§ **Exercise task**
Put these rows into a JSON list of strings, one string per line and no strings for blank lines. Leave the pictures out of the answer.

<<<<

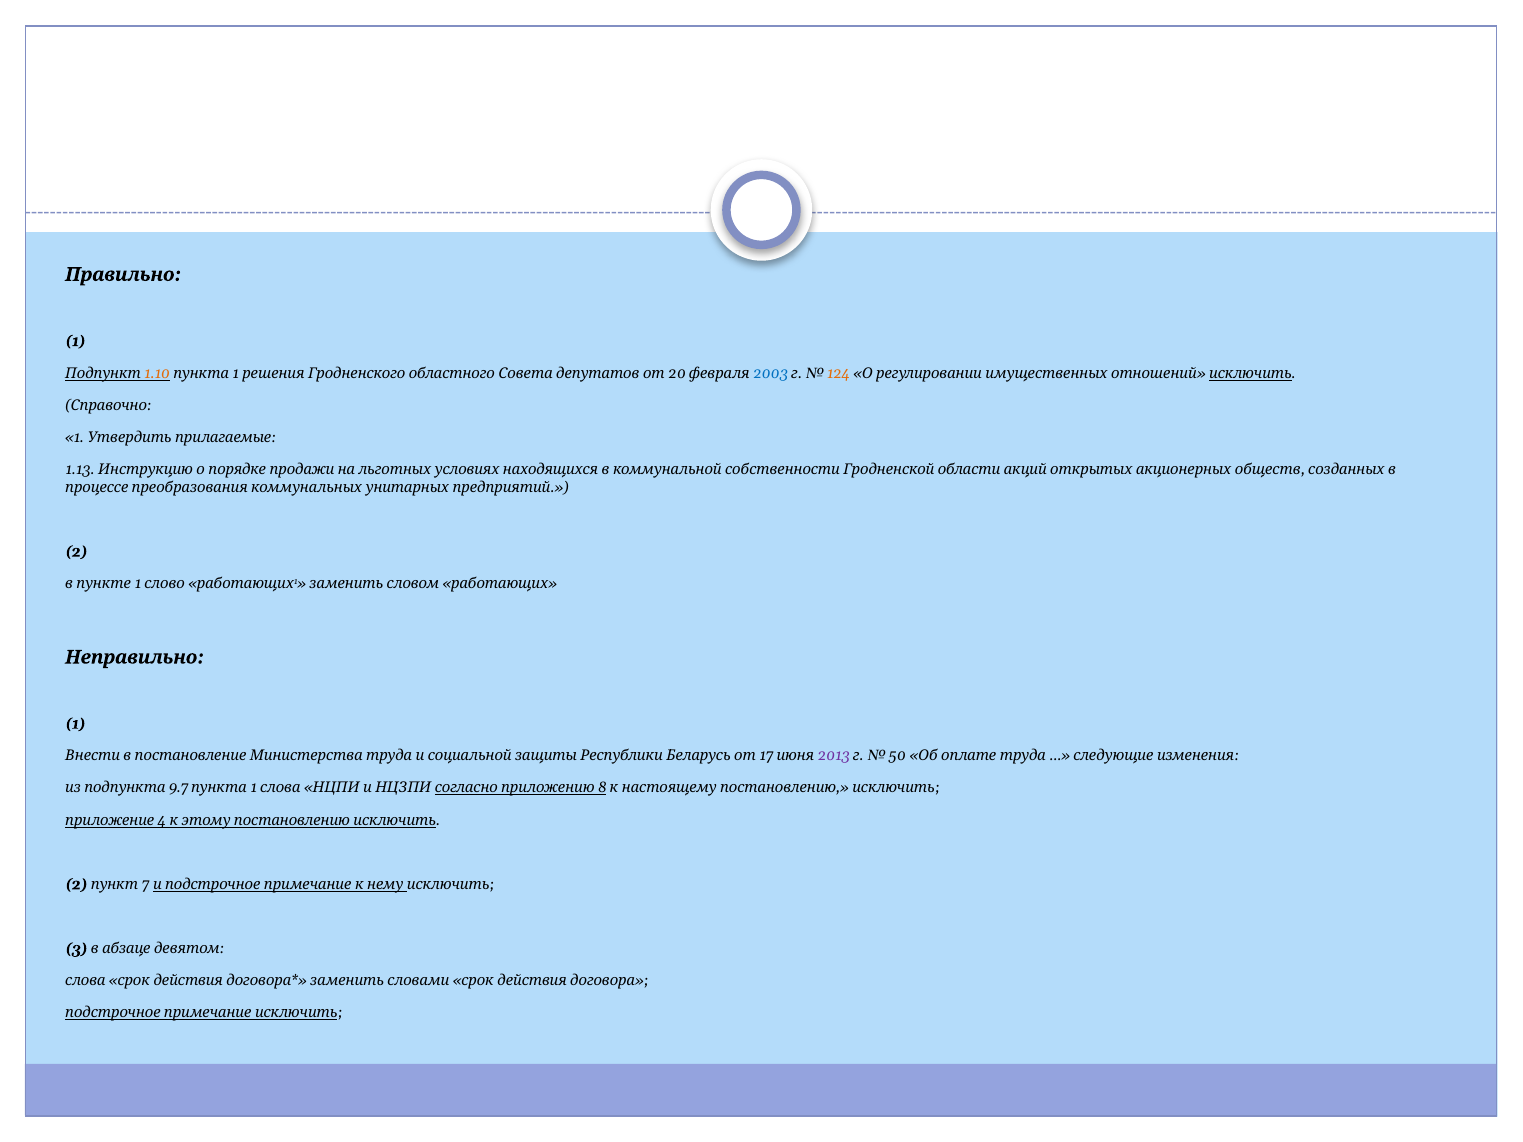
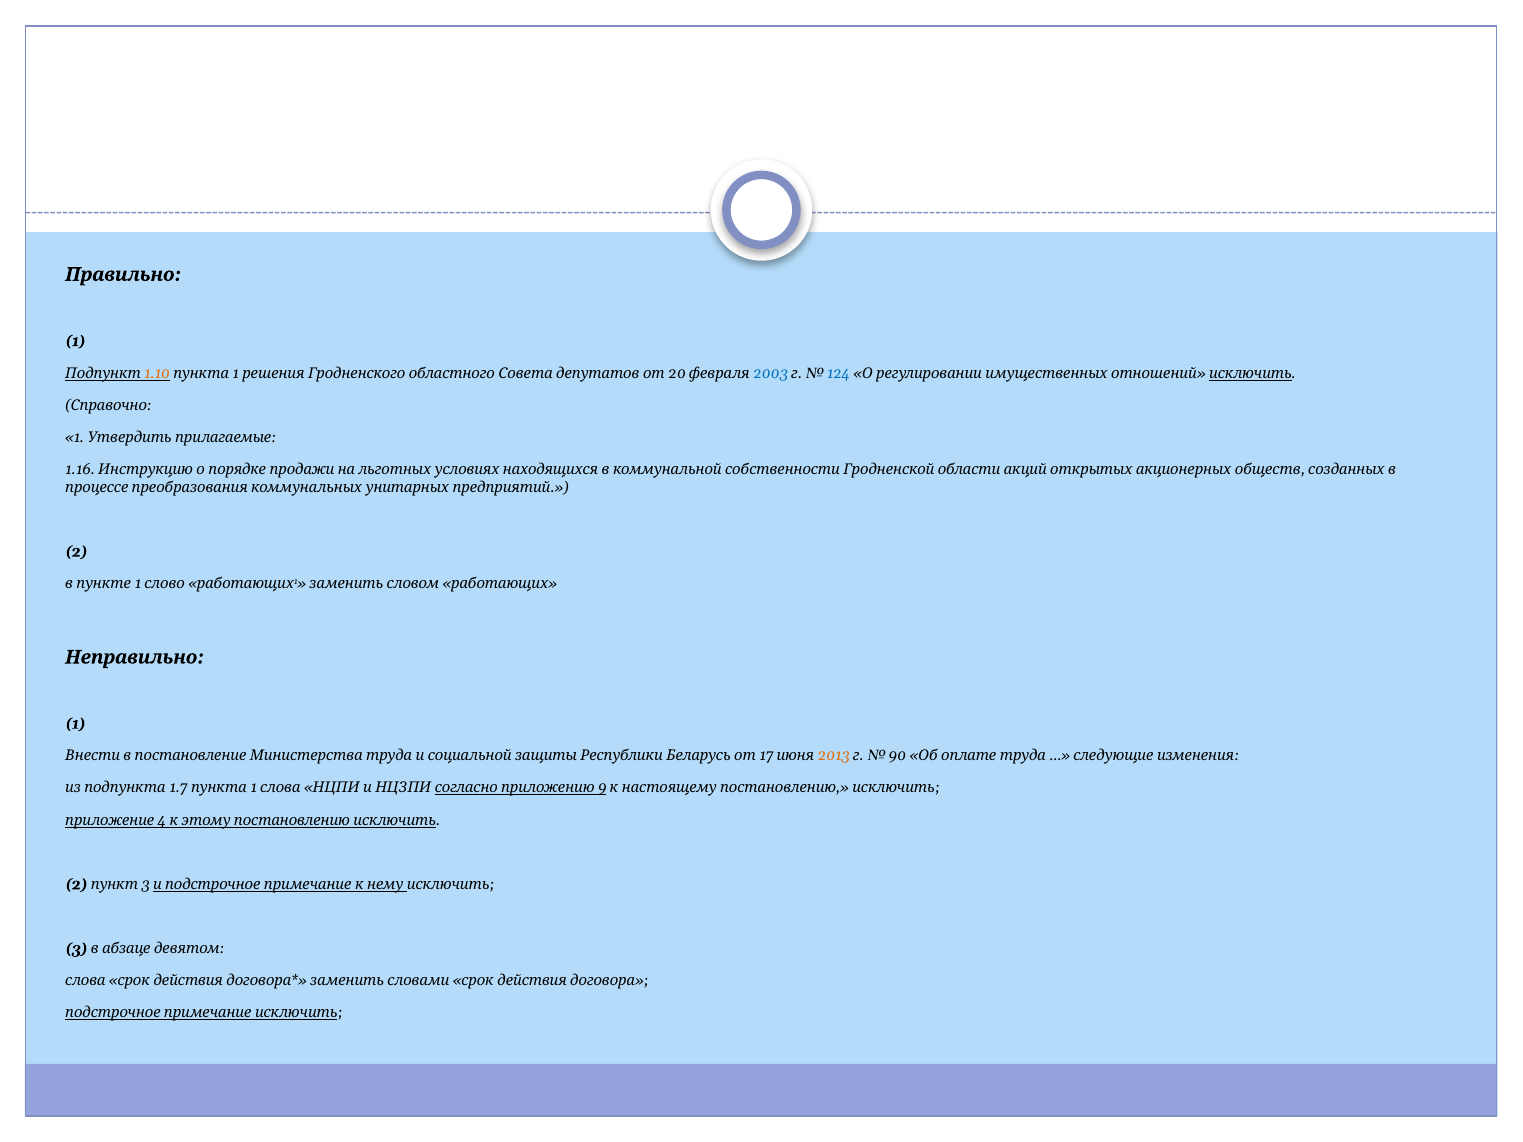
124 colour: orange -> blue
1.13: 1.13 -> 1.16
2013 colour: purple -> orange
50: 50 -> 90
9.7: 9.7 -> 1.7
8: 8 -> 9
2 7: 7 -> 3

>>>>

§ **Written response**
[
  "124 colour: orange -> blue",
  "1.13: 1.13 -> 1.16",
  "2013 colour: purple -> orange",
  "50: 50 -> 90",
  "9.7: 9.7 -> 1.7",
  "8: 8 -> 9",
  "2 7: 7 -> 3"
]